Aufgabenstellung :: Führen Sie den Text zum Tag des Lokaljournalismus im Anschluss an seinen letzten Satz weiter.

Übungstext ::
════════════════
Gemeinsam sind wir stark
Tag des Lokaljournalismus
Zum heutigen Tag des Lokaljournalismus im gesamten deutschsprachigen Raum ein paar Gedanken zu Nähe und Vertrauen. Und über Sie und uns.
Wir leben in lauten und aufgeregten Zeiten. Der Lärm, der uns auf Social Media entgegenschallt, ist manchmal unerträglich. Aber nicht nur dort. Auch in unseren Medien jagt eine Nachricht die andere, und es ist manchmal schwierig, ob dieser Flut nicht zu verzweifeln.
Was wir hören und was wir lesen, beeinflusst unser Denken und unsere Meinung. Wutbürger und Unzufriedene finden heute reichlich Möglichkeiten, ihre Stimme ins Weltgeschehen hinauszuposaunen – und sie treffen schnell auf Gleichgesinnte, die in ihren Kanon mit einstimmen. Oftmals bleiben dabei Fakten und Argumente auf der Strecke. Die Lautesten bestimmen die Welt.
════════════════
Erfasste Daten ::
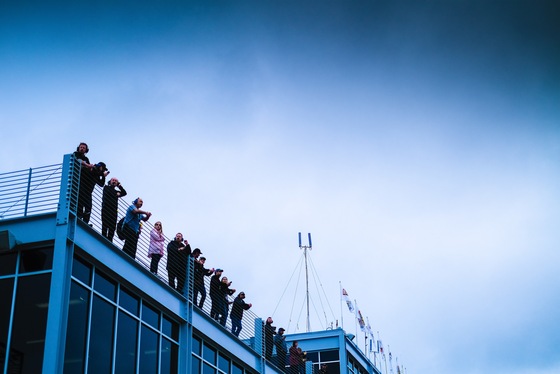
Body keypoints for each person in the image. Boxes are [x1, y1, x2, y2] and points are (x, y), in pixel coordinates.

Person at [79, 160, 109, 224]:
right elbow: (93, 172)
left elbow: (101, 184)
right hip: (83, 189)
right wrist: (102, 174)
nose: (103, 171)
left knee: (88, 207)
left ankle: (85, 222)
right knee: (81, 204)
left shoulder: (97, 174)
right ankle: (79, 216)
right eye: (103, 169)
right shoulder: (92, 168)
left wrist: (103, 176)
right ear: (101, 167)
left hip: (88, 192)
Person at [73, 142, 94, 222]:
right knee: (80, 198)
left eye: (83, 148)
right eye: (81, 147)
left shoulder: (86, 159)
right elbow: (78, 160)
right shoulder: (75, 154)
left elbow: (89, 168)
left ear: (86, 150)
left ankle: (85, 219)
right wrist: (88, 165)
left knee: (85, 200)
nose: (81, 148)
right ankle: (79, 214)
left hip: (84, 180)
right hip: (77, 178)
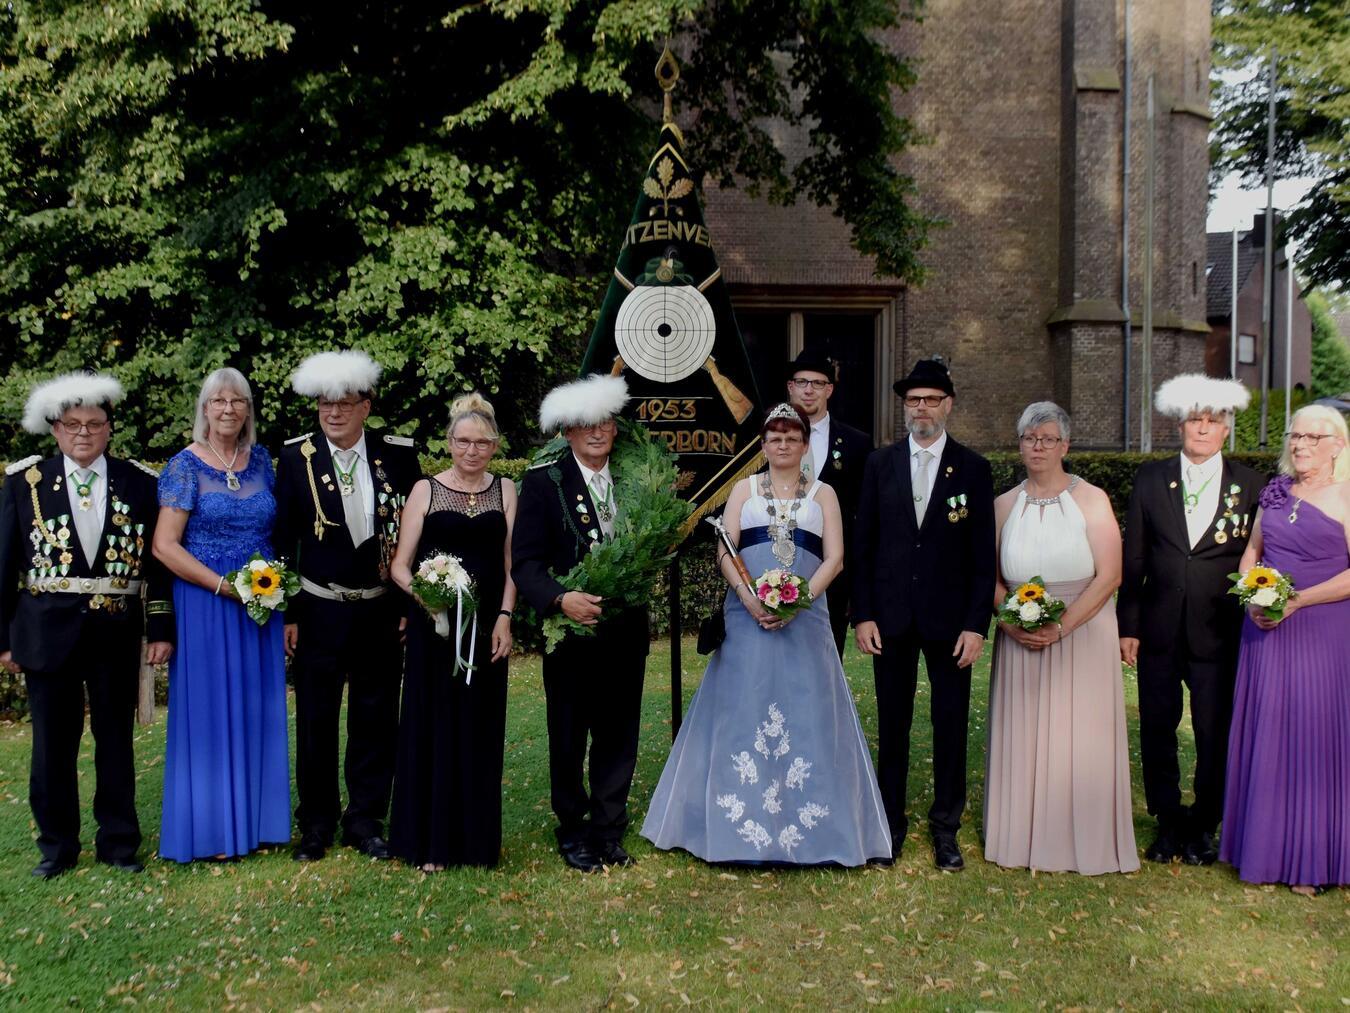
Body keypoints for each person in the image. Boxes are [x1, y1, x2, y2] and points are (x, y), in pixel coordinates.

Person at [641, 403, 891, 865]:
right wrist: (750, 597)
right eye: (774, 437)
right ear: (762, 445)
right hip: (746, 616)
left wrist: (799, 602)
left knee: (807, 709)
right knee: (742, 708)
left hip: (807, 620)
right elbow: (724, 548)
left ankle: (813, 830)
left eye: (791, 437)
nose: (782, 444)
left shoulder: (825, 494)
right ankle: (736, 827)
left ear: (804, 444)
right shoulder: (742, 490)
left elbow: (835, 558)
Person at [0, 373, 174, 878]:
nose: (83, 433)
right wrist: (3, 639)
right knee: (52, 744)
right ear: (55, 429)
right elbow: (4, 563)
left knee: (115, 740)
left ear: (109, 428)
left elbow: (157, 565)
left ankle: (118, 844)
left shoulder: (140, 482)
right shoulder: (24, 482)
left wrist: (160, 629)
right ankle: (57, 848)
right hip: (44, 630)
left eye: (94, 424)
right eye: (72, 424)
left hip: (114, 632)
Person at [273, 350, 420, 862]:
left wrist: (408, 606)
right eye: (323, 404)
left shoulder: (399, 455)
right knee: (315, 719)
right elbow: (281, 541)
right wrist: (288, 612)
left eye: (344, 403)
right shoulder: (295, 458)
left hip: (380, 610)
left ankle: (365, 820)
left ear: (366, 405)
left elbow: (413, 539)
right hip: (319, 609)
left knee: (376, 718)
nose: (332, 413)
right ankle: (315, 824)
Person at [852, 356, 995, 869]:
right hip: (889, 620)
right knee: (892, 725)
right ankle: (889, 826)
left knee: (950, 724)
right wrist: (862, 614)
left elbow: (984, 557)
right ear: (904, 407)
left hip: (950, 624)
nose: (922, 408)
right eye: (914, 400)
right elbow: (862, 544)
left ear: (948, 405)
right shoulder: (879, 464)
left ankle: (946, 828)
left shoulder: (975, 469)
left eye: (932, 399)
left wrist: (977, 624)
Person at [984, 402, 1138, 874]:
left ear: (1065, 446)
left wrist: (1062, 625)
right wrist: (1009, 621)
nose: (1038, 447)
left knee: (1081, 737)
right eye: (1030, 439)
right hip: (1020, 634)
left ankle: (1083, 838)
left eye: (1048, 439)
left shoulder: (1092, 499)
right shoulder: (1003, 504)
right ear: (1020, 445)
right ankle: (1021, 835)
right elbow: (988, 577)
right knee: (1026, 733)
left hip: (1083, 630)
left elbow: (1110, 575)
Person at [1118, 375, 1263, 866]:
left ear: (1226, 429)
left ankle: (1204, 822)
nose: (1202, 428)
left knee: (1213, 729)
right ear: (1179, 424)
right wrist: (1129, 625)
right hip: (1158, 629)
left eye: (1213, 420)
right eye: (1194, 419)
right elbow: (1133, 558)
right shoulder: (1152, 479)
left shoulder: (1251, 485)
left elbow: (1258, 557)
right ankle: (1166, 818)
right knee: (1158, 725)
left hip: (1220, 631)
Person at [152, 367, 290, 862]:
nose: (228, 408)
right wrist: (221, 585)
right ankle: (212, 831)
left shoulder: (263, 463)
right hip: (205, 600)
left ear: (248, 411)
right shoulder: (184, 467)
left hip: (259, 599)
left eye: (238, 401)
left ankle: (258, 823)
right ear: (204, 409)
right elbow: (164, 546)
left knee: (257, 706)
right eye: (219, 401)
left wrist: (263, 587)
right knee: (210, 709)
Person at [512, 374, 649, 873]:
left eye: (604, 422)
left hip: (625, 630)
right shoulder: (543, 482)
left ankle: (609, 830)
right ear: (567, 432)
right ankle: (572, 830)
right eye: (585, 424)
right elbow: (524, 563)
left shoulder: (637, 480)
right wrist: (560, 599)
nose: (596, 431)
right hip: (570, 635)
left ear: (614, 429)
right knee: (568, 734)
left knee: (618, 733)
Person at [1222, 405, 1350, 896]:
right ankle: (1263, 847)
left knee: (1313, 736)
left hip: (1322, 630)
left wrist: (1298, 601)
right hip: (1265, 629)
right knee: (1269, 729)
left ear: (1337, 444)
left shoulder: (1344, 495)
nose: (1299, 444)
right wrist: (1254, 596)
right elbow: (1253, 551)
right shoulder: (1277, 492)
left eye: (1312, 437)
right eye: (1295, 435)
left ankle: (1313, 861)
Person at [389, 393, 517, 870]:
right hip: (436, 629)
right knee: (434, 725)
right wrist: (428, 596)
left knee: (480, 727)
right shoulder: (425, 489)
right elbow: (399, 566)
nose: (470, 450)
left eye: (481, 443)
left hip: (485, 631)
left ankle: (476, 843)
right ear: (448, 442)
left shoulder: (506, 490)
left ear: (494, 445)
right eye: (462, 441)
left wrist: (505, 617)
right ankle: (432, 843)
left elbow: (511, 566)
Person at [785, 348, 874, 658]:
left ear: (830, 390)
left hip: (834, 575)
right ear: (790, 387)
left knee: (825, 660)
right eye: (802, 382)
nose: (809, 390)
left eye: (818, 383)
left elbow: (865, 517)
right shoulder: (767, 440)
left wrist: (857, 585)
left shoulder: (857, 443)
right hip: (776, 567)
════════════════
Ergebnis der Übung ::
Natürlich ist nicht alles schlecht an den sozialen Medien. Sie verbinden uns auf eine andere Art und Weise, und sie sind wichtig. Aber sie folgen Algorithmen, die uns gefangen nehmen und nicht mehr loslassen. Das spielt ebenso im Lokalen wie global. Auch wenn es um eine Tempo-30-Zone in einem Quartier geht, können die Emotionen hochkochen. Dann braucht es Lokalmedien, die erklären und die Welt wieder ins Lot rücken. Dann braucht es uns.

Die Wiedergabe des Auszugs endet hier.